Monday, February 25, 2008
Back Away From The Idiot At The Party
As I read (and became once again incensed) yet another article that didn't differentiate between Type 1 and Type 2 Diabetes, in a major womens periodical, I was reminded of an incident that occurred a few months ago.
I was at a friend’s birthday party -celebrating his big day, catching up with old friends and meeting new people.
The cupcakes were coconut, the wine was red, the beer was Belgian and the people (for the most part) were an interesting mix.
I can honestly say I was having a great time.
As I eyed the coconut cupcake that was calling my name, and tried to figure out it’s carb content in my head. A woman who I'd just met a few minutes earlier, noticed my pump and started to ask questions.
Here's the play by play:
Her: "Is that a cell phone?" Asked in a quizzical tone.
Me: "No it's an insulin pump." Said with confidence and pride.
Her: "Wow, does it like take your blood sugar?"

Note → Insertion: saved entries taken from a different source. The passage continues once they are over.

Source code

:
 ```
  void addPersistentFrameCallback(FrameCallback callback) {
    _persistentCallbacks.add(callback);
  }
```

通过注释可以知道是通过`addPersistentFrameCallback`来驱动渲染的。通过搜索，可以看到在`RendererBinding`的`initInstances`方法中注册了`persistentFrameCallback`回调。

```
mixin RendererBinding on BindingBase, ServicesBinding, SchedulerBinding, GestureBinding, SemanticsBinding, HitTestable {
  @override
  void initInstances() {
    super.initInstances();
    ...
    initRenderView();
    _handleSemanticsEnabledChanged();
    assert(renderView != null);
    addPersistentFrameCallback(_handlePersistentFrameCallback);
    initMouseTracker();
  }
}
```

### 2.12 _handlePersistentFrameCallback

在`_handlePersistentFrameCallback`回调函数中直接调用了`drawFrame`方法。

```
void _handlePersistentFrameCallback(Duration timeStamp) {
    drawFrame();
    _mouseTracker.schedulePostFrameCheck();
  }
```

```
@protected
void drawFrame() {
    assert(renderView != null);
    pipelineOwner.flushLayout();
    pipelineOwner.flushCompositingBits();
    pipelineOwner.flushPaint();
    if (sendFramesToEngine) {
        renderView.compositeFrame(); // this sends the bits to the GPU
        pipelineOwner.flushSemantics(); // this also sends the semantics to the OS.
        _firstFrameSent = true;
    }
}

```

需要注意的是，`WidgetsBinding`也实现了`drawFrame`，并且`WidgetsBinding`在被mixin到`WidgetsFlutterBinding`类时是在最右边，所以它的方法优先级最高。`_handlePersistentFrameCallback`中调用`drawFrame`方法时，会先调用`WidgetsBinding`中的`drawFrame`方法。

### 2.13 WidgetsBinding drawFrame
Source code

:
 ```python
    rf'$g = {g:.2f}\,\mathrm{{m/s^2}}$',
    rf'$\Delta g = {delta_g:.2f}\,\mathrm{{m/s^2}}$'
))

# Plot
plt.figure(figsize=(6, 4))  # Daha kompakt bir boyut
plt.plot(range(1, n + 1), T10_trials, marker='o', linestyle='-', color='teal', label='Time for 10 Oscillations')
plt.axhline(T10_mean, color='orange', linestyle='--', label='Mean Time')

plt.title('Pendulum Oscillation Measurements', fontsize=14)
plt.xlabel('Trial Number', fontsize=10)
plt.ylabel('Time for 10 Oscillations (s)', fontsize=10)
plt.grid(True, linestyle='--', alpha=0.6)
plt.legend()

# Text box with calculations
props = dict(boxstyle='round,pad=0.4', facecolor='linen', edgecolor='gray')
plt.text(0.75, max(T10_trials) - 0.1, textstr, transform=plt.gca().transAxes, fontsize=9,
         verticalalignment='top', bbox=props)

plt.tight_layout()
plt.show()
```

Me: " No, not this model." I was not about to go into what a CGM was, to detailed for a newbie.
Her: "Do you have to wear it all the time?" She asked in a doom filled tone.
Me: Yeah, pretty much, except when I shower, swim or have sex. ...And even then, wearing the pump is still an option."
Her: "Well, how exactly does it work?"
Me: I went into the whole electronic pancreas,blood sugar and counting of carbs speech - you know the one., I won't bore us by repeating it verbatim.
Her: "Oh cool. But..... I could never do that, I'm not good with needles and I love chocolate to much."
Me: "Well I eat chocolate when I want to, and as far as the needle and canula, you do what you have to so you can live a good life. It beats the alternative of not taking insulin. I like to live, you know? This is the best option for me until there's a cure."
Her: "Well, I couldn't do it. Have you thought about just cutting back on carbs and doing more exercise? I bet u could totally stop taking insulin if u did that."
Me: Seething and ready to slug her. I had to take a deep breath and count backwards
from ten before I continued to talk to this IDIOT.
10, 9,8,7,6,5,4,3,2,1. " Look - I have type 1, I don't make ANY insulin. I could run marathons and I’d still have to inject daily."
Her: Sounding a bit indignant. "Well, I read that if diabetics did more exercise and ate less crap, you could eventually stop taking insulin."
Me: I had to remind myself that I was at my friends birthday, which was not the place to verbally annihilate a fellow guest, no matter how stupid she might be. "Look, you need to read more about the two types of diabetes. T1 and T2. It's all over the Internet; just Google " The difference between t1 diabetes & t2 diabetes" in quotes and do the research. Excuse me, I see someone I haven't talked to in months. Good talking with you."
I grabbed my cupcake and walked towards the living room. It was a no win situation that I had just removed myself from. We were at a birthday party of a mutual friend. She didn’t want to be wrong and on this particular subject, I knew I was right.
It was best to end the conversation and move on.
Yes, I was ready to kill her. Verbally, I could have destroyed her with my words based on fact and fused with a sardonic humor that had taken years to develop & fine tune. I've done it in the past, and I'm really quite good at it.
But I had to walk away for Jeff’s sake. It was not the time or the place to bring some misinformed idiot to tears –Boy, was she lucky.
People are miss informed about Diabetes because of what's in print and what they hear on TV.
Most of the time, we as diabetics can explain the differences between the two diseases and people will want to be educated and informed about both types.
Other times, that's just not the case. I put my friend ahead of the facts because I could tell "Idiot Chick" didn't want to listen.
Still, every time I think about it, I'm bothered by the fact that:
A. She didn't know the difference.
B. She didn't want to know the difference.